Segment Start: Material shown
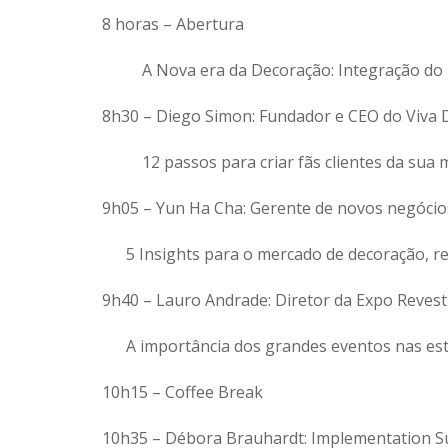
8 horas – Abertura
A Nova era da Decoração: Integração do Pr
8h30 – Diego Simon: Fundador e CEO do Viva 
12 passos para criar fãs clientes da sua m
9h05 – Yun Ha Cha: Gerente de novos negócio
5 Insights para o mercado de decoração, re
9h40 – Lauro Andrade: Diretor da Expo Revest
A importância dos grandes eventos nas est
10h15 – Coffee Break
10h35 – Débora Brauhardt: Implementation S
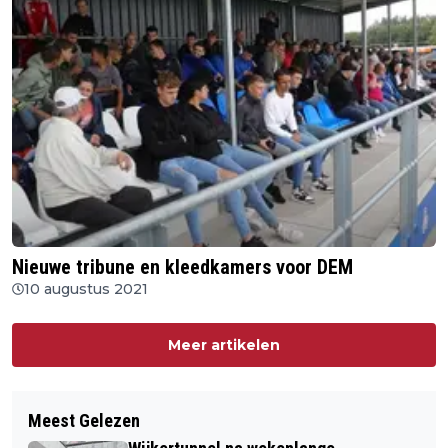
Nieuwe tribune en kleedkamers voor DEM
10 augustus 2021
Meer artikelen
Meest Gelezen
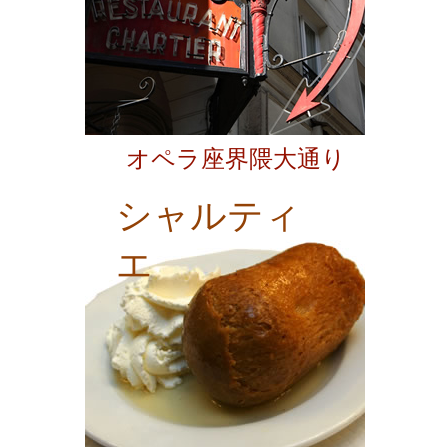
オペラ座界隈大通り
シャルティ
エ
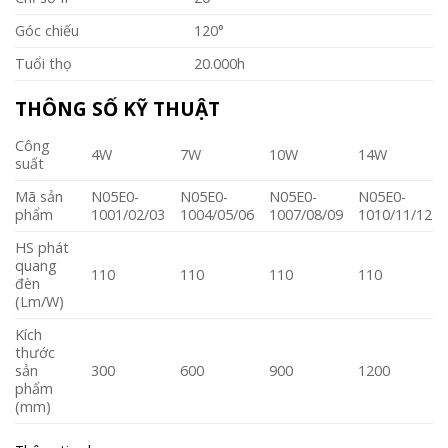
Góc chiếu
120°
Tuổi thọ
20.000h
THÔNG SỐ KỸ THUẬT
Công
4W
7W
10W
14W
suất
Mã sản
N05E0-
N05E0-
N05E0-
N05E0-
phẩm
1001/02/03
1004/05/06
1007/08/09
1010/11/12
HS phát
quang
110
110
110
110
đèn
(Lm/W)
Kích
thước
sản
300
600
900
1200
phẩm
(mm)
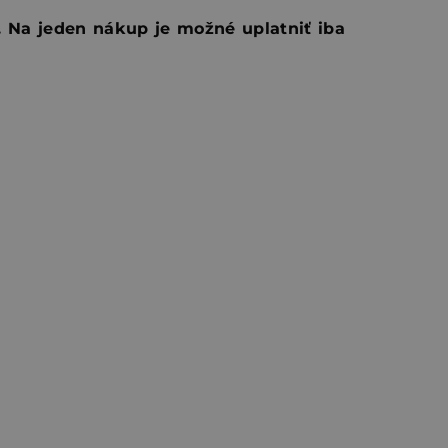
. Na jeden nákup je možné uplatniť iba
Segment End: Material shown
**About this exercise:**
The response must restate each line of the material above exactly and contain no images.

**Result for this exercise:**
8 horas – Abertura
A Nova era da Decoração: Integração do Pr
8h30 – Diego Simon: Fundador e CEO do Viva 
12 passos para criar fãs clientes da sua m
9h05 – Yun Ha Cha: Gerente de novos negócio
5 Insights para o mercado de decoração, re
9h40 – Lauro Andrade: Diretor da Expo Revest
A importância dos grandes eventos nas est
10h15 – Coffee Break
10h35 – Débora Brauhardt: Implementation S
Nieuwe tribune en kleedkamers voor DEM
10 augustus 2021
Meer artikelen
Meest Gelezen
オペラ座界隈大通り
シャルティ
エ
Góc chiếu
120°
Tuổi thọ
20.000h
THÔNG SỐ KỸ THUẬT
Công
4W
7W
10W
14W
suất
Mã sản
N05E0-
N05E0-
N05E0-
N05E0-
phẩm
1001/02/03
1004/05/06
1007/08/09
1010/11/12
HS phát
quang
110
110
110
110
đèn
(Lm/W)
Kích
thước
sản
300
600
900
1200
phẩm
(mm)
. Na jeden nákup je možné uplatniť iba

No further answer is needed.